The most likely replacement for present silicon-based solar photovoltaics is a family of materials called perovskites. They have the potential for panels that are far lighter and thinner, which might be produced at ultra-high through placed at room temperature rather than at hundreds of degrees, and which are also less expensive and simpler to carry and install.
Researchers are working on encapsulating the perovskite in various protective materials to protect it from exposure to air and moisture. They are also researching the precise mechanisms that cause that degradation in the hope of developing formulations or treatments that are more inherently robust. A key discovery is that the breakdown is largely due to a process known as autocatalysis.
With this, researchers have developed a machine-learning approach that can significantly streamline the search for promising new candidate compositions for perovskites. This process is analogous to seeking a needle in a haystack. This novel strategy could expedite the creation of new alternatives.
While most machine-learning systems utilise raw data such as measurements of the electrical and other properties of test samples, they typically do not incorporate human experiences such as qualitative observations made by experimenters of the visual and other properties of test samples, or information from other experiments.
Consequently, the researchers devised a mechanism to include such external information into the machine learning model, utilising a Bayesian Optimisation-based probability component. This new system based on an innovative approach to machine learning could accelerate the development of optimised production methods and contribute to the realisation of the next generation of solar power.
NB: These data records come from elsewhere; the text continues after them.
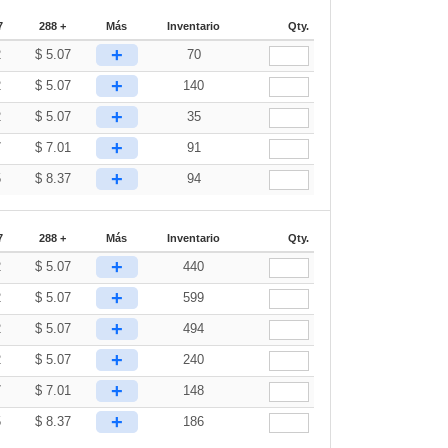
7
288 +
Más
Inventario
Qty.
+
2
$
5.07
70
+
2
$
5.07
140
+
2
$
5.07
35
+
7
$
7.01
91
+
5
$
8.37
94
7
288 +
Más
Inventario
Qty.
+
2
$
5.07
440
+
2
$
5.07
599
+
2
$
5.07
494
+
2
$
5.07
240
+
7
$
7.01
148
+
5
$
8.37
186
This advanced technology, developed by the Massachusetts Institute of Technology and Stanford researchers enables the incorporation of data from previous trials and information based on the personal observations of experienced workers into the machine learning process.
It has improved the accuracy of the results and has already led to the production of perovskite cells with an energy conversion efficiency of 18.5 per cent, which is now viable for the current market.
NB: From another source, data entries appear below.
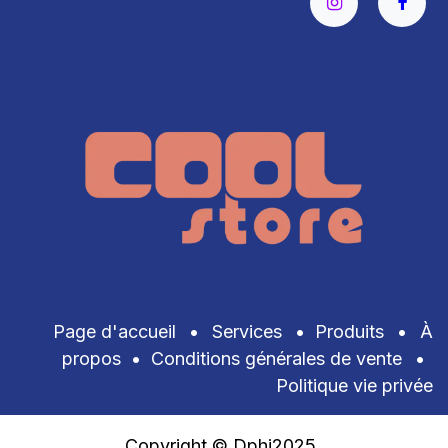
Page d'accueil
•
Services
•
Produits
•
À
propos
•
Conditions générales de vente
•
Politique vie privée
Copyright © Dphi2025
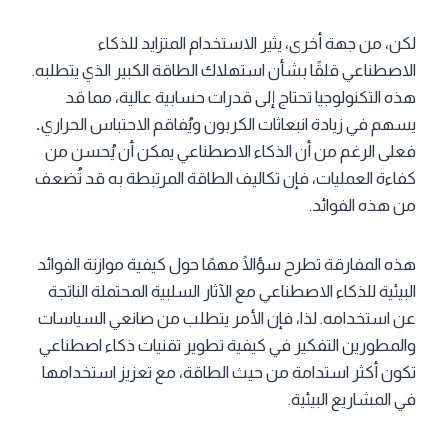
لكن، من جهة أخرى، يثير الاستخدام المتزايد للذكاء
الاصطناعي قلقًا بشأن استهلاك الطاقة الكبير الذي يتطلبه.
هذه التكنولوجيا تحتاج إلى قدرات حسابية عالية، مما قد
يسهم في زيادة انبعاثات الكربون ويُفاقم الاحتباس الحراري
.
فعلى الرغم من أن الذكاء الاصطناعي يمكن أن يُحسن من
كفاءة العمليات، فإن تكاليف الطاقة المرتبطة به قد تُضعف
من هذه الفوائد.
هذه المفارقة تطرح سؤالًا مهمًا حول كيفية موازنة الفوائد
البيئية للذكاء الاصطناعي مع الآثار السلبية المحتملة الناتجة
عن استخدامه. لذا، فإن الأمر يتطلب من صانعي السياسات
والمطورين التفكير في كيفية تطوير تقنيات ذكاء اصطناعي
تكون أكثر استدامة من حيث الطاقة، مع تعزيز استخدامها
في المشاريع البيئية.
On the other hand, manufacturing perovskite-based solar cells necessitate the simultaneous optimisation of a dozen or more factors, and that’s just one of many possible manufacturing methods.
Perovskites have a high tolerance for structural flaws, which is one of their major advantages. It can function well even with numerous imperfections and impurities, unlike silicon, which requires extremely high purity to function well in electronic devices.
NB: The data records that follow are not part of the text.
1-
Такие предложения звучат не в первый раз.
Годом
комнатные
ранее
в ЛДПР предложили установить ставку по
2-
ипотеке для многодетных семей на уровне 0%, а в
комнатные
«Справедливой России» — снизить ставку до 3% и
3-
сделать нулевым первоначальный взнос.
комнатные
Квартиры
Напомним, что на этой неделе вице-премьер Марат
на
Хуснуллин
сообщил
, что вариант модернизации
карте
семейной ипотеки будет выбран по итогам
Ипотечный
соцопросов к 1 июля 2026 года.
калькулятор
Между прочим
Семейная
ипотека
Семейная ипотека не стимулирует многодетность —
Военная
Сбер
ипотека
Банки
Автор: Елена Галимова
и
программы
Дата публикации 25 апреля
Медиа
However, at least a dozen variables may impact the outcome of this procedure. It is impossible to evaluate every conceivable combination of these factors through testing; hence, machine learning was required to lead the experimental procedure.
Thus, most of the existing research on machine-learning-driven perovskite PV fabrication focuses on spin-coating, a lab-scale technique and only a few organisations have the expertise in both engineering and computation to drive such advances.
Furthermore, perovskites continue to show enormous potential, and several businesses are now preparing to commence commercial manufacturing, but durability remains their greatest challenge. Perovskites degrade considerably faster than silicon solar panels, which preserve up to 90 per cent of their power production after 25 years.
Initial samples lasted only a few hours, then weeks or months, but current formulations have useful lives of up to a few years, making them acceptable for applications where durability is not important. The primary goal of the researchers was to accelerate the process, so it required less time, fewer experiments, and fewer human hours to develop something that is usable right away, for free, for the industry.